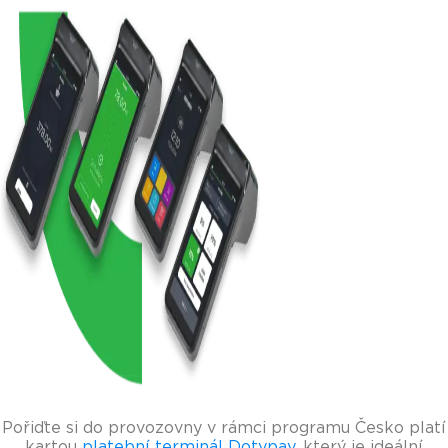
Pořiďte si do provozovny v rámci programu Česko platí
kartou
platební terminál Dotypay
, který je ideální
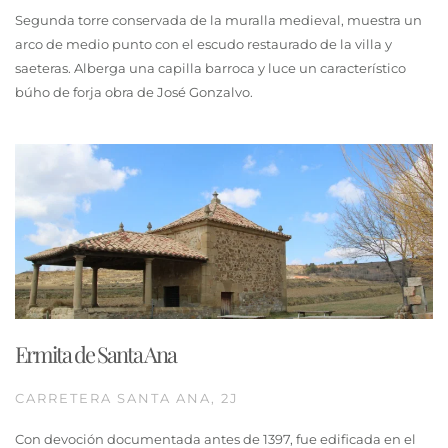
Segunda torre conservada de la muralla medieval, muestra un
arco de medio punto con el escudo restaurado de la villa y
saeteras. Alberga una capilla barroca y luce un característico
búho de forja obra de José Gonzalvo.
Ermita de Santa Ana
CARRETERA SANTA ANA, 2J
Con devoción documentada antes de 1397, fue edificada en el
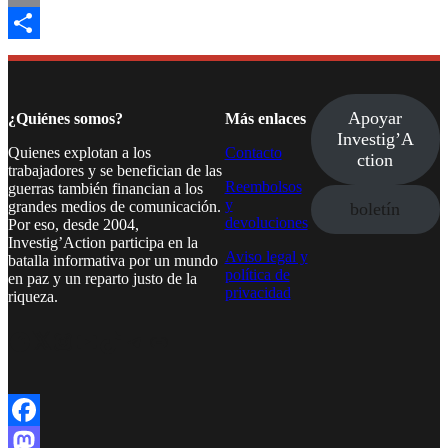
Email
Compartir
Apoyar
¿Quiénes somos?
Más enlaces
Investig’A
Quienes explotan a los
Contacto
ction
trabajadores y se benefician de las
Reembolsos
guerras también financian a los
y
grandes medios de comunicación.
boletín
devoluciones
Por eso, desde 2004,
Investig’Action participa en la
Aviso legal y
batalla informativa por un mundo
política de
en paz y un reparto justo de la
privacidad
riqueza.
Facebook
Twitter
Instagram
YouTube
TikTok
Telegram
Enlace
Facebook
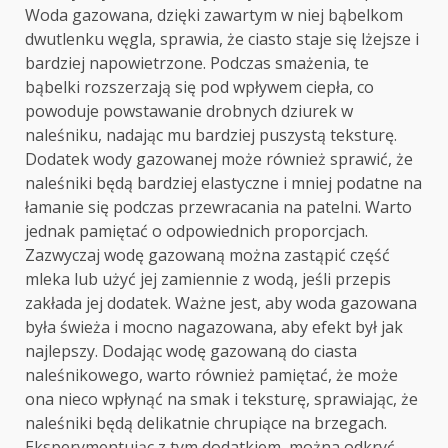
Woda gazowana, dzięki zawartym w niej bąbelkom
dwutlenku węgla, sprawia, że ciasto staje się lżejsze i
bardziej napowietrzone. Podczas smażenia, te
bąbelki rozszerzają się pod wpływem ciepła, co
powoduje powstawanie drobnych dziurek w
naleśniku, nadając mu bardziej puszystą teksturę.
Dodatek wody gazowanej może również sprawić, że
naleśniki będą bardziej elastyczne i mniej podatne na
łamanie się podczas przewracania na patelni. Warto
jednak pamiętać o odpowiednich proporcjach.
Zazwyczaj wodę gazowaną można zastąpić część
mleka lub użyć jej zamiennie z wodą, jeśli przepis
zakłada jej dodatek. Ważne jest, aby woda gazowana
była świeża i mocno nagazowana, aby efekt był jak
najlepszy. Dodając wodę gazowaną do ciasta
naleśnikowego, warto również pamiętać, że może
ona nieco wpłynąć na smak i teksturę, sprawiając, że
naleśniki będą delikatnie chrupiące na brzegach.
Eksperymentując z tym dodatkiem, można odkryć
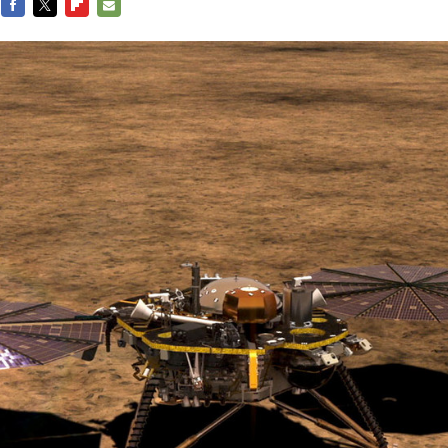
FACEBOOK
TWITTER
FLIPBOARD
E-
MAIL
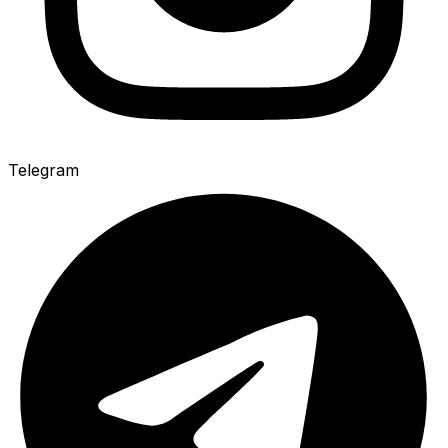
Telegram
^^^^^^^^^^^^^^^^
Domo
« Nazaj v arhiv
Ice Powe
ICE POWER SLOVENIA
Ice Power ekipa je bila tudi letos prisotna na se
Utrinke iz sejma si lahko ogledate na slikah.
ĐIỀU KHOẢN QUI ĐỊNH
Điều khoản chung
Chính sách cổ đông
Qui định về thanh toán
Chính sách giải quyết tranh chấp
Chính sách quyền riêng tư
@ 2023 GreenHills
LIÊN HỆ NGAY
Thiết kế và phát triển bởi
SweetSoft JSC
^^^^^^^^^^^^^^^^
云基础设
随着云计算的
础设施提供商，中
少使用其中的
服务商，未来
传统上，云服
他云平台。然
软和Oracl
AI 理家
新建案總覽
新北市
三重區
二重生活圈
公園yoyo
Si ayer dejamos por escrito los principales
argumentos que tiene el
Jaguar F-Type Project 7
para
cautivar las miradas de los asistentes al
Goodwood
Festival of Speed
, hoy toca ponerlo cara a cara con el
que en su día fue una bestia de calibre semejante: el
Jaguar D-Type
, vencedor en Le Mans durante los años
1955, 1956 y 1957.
^^^^^^^^^^^^^^^^
## WHAT YOU HAVE TO DO
Copy out verbatim every line from the line containing "Woda gazowana, dzięki" through the line containing "ona nieco wpłynąć", including both of those lines.

## TASK RESPONSE
Woda gazowana, dzięki zawartym w niej bąbelkom
dwutlenku węgla, sprawia, że ciasto staje się lżejsze i
bardziej napowietrzone. Podczas smażenia, te
bąbelki rozszerzają się pod wpływem ciepła, co
powoduje powstawanie drobnych dziurek w
naleśniku, nadając mu bardziej puszystą teksturę.
Dodatek wody gazowanej może również sprawić, że
naleśniki będą bardziej elastyczne i mniej podatne na
łamanie się podczas przewracania na patelni. Warto
jednak pamiętać o odpowiednich proporcjach.
Zazwyczaj wodę gazowaną można zastąpić część
mleka lub użyć jej zamiennie z wodą, jeśli przepis
zakłada jej dodatek. Ważne jest, aby woda gazowana
była świeża i mocno nagazowana, aby efekt był jak
najlepszy. Dodając wodę gazowaną do ciasta
naleśnikowego, warto również pamiętać, że może
ona nieco wpłynąć na smak i teksturę, sprawiając, że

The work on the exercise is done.